# TRY IT:
Among the entries below, please repeat exactly and only the lines from the line containing "29: (453, 90, 0.73)" to the line containing "41: (734, 506, 0.76)", both lines included.

[Saved data entries]
•••
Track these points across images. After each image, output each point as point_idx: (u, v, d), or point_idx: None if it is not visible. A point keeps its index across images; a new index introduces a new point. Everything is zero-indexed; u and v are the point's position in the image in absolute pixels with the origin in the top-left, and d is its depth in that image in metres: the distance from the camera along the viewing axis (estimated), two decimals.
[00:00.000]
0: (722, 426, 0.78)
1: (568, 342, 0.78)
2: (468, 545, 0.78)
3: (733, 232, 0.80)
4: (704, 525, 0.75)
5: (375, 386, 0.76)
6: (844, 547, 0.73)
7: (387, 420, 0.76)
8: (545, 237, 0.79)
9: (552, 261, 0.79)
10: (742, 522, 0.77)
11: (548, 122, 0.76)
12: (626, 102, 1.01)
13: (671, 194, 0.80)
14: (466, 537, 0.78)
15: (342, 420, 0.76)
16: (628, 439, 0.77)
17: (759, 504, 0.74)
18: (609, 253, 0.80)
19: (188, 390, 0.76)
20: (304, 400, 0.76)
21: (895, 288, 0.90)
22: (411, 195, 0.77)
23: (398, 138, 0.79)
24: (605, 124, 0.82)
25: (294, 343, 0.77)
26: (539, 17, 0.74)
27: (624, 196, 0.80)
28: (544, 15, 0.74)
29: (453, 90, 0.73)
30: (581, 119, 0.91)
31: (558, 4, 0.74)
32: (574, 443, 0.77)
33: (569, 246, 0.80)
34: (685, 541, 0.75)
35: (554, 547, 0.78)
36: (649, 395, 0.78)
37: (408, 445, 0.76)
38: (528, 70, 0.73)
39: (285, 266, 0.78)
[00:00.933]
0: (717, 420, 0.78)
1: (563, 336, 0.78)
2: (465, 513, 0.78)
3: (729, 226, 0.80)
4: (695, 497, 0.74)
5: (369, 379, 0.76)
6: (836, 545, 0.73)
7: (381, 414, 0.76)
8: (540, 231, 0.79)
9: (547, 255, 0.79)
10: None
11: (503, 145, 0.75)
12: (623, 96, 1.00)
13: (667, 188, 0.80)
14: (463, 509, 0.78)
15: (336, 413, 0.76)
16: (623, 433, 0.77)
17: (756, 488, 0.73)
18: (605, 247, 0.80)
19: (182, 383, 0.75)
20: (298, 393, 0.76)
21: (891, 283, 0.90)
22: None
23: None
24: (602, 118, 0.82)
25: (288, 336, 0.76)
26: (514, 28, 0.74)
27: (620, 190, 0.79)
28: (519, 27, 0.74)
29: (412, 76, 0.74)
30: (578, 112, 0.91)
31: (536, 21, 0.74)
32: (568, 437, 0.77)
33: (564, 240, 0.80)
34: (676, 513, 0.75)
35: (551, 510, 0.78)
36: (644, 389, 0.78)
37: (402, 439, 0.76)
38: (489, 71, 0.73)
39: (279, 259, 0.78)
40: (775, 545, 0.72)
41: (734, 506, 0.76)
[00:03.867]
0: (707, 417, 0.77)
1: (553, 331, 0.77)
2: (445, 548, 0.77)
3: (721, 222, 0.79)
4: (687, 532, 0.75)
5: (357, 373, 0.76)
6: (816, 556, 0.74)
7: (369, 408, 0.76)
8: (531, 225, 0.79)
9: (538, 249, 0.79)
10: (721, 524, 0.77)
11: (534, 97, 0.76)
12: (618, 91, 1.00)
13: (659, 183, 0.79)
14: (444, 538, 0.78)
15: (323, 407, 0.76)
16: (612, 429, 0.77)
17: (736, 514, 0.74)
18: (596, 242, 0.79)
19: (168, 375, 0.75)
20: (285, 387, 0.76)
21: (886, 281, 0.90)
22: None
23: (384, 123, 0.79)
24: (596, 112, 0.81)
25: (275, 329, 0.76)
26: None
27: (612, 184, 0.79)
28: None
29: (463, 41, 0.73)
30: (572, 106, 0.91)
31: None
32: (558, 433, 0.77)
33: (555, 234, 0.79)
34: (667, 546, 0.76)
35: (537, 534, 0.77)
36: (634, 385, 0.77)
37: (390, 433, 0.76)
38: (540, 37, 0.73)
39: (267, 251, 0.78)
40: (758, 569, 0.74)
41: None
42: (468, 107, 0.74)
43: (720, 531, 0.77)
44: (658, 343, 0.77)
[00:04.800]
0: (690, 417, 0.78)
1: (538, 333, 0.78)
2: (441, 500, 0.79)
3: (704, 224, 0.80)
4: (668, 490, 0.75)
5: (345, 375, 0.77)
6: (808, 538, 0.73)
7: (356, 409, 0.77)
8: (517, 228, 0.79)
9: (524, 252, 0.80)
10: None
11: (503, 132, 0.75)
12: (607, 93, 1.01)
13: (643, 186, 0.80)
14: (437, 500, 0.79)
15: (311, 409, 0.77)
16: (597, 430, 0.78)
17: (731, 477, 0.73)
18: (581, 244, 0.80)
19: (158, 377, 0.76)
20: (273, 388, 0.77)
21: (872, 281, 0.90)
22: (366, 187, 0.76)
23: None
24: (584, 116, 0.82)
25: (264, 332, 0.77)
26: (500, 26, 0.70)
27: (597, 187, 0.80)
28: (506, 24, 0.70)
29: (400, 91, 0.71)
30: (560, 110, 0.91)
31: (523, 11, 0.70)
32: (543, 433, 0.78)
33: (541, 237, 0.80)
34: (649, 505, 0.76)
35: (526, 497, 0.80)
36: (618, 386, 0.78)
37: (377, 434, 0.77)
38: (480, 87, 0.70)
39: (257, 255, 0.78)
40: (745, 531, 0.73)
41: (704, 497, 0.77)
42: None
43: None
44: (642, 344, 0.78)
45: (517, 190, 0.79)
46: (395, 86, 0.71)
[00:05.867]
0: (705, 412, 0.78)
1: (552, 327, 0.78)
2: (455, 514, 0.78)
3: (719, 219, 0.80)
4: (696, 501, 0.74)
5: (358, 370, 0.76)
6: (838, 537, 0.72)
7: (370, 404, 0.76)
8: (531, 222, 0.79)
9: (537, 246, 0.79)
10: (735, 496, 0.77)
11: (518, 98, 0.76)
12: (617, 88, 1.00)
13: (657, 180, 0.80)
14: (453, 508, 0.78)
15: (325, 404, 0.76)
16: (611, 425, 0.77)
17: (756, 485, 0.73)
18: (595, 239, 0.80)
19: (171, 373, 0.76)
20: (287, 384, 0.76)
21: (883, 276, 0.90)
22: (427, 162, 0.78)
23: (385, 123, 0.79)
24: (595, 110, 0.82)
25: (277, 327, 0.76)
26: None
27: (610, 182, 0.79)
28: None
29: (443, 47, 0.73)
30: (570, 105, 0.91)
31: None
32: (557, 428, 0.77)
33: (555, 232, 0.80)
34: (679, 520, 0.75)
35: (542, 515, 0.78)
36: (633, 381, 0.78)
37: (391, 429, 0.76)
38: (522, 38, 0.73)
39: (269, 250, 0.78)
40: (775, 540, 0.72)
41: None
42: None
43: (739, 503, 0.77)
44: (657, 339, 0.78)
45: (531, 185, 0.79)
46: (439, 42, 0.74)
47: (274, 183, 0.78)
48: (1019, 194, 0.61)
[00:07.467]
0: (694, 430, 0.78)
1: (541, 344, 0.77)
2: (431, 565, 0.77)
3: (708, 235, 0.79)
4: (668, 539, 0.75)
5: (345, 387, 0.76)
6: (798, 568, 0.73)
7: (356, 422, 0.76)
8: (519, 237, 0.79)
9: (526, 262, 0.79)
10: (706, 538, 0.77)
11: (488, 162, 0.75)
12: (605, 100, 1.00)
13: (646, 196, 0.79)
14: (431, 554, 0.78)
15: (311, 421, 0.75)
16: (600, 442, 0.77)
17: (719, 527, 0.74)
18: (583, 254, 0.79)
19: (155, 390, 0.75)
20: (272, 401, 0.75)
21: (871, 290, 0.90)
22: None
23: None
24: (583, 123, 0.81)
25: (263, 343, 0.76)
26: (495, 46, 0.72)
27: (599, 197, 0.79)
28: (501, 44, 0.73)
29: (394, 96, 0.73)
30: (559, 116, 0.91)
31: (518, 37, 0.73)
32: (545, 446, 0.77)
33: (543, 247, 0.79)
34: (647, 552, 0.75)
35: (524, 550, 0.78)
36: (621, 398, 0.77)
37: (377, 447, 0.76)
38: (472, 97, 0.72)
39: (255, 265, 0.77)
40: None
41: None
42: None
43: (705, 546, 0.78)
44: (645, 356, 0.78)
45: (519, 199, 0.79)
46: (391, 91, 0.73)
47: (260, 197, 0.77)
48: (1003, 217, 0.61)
•••
# RESULT OF THE TASK:
29: (453, 90, 0.73)
30: (581, 119, 0.91)
31: (558, 4, 0.74)
32: (574, 443, 0.77)
33: (569, 246, 0.80)
34: (685, 541, 0.75)
35: (554, 547, 0.78)
36: (649, 395, 0.78)
37: (408, 445, 0.76)
38: (528, 70, 0.73)
39: (285, 266, 0.78)
[00:00.933]
0: (717, 420, 0.78)
1: (563, 336, 0.78)
2: (465, 513, 0.78)
3: (729, 226, 0.80)
4: (695, 497, 0.74)
5: (369, 379, 0.76)
6: (836, 545, 0.73)
7: (381, 414, 0.76)
8: (540, 231, 0.79)
9: (547, 255, 0.79)
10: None
11: (503, 145, 0.75)
12: (623, 96, 1.00)
13: (667, 188, 0.80)
14: (463, 509, 0.78)
15: (336, 413, 0.76)
16: (623, 433, 0.77)
17: (756, 488, 0.73)
18: (605, 247, 0.80)
19: (182, 383, 0.75)
20: (298, 393, 0.76)
21: (891, 283, 0.90)
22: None
23: None
24: (602, 118, 0.82)
25: (288, 336, 0.76)
26: (514, 28, 0.74)
27: (620, 190, 0.79)
28: (519, 27, 0.74)
29: (412, 76, 0.74)
30: (578, 112, 0.91)
31: (536, 21, 0.74)
32: (568, 437, 0.77)
33: (564, 240, 0.80)
34: (676, 513, 0.75)
35: (551, 510, 0.78)
36: (644, 389, 0.78)
37: (402, 439, 0.76)
38: (489, 71, 0.73)
39: (279, 259, 0.78)
40: (775, 545, 0.72)
41: (734, 506, 0.76)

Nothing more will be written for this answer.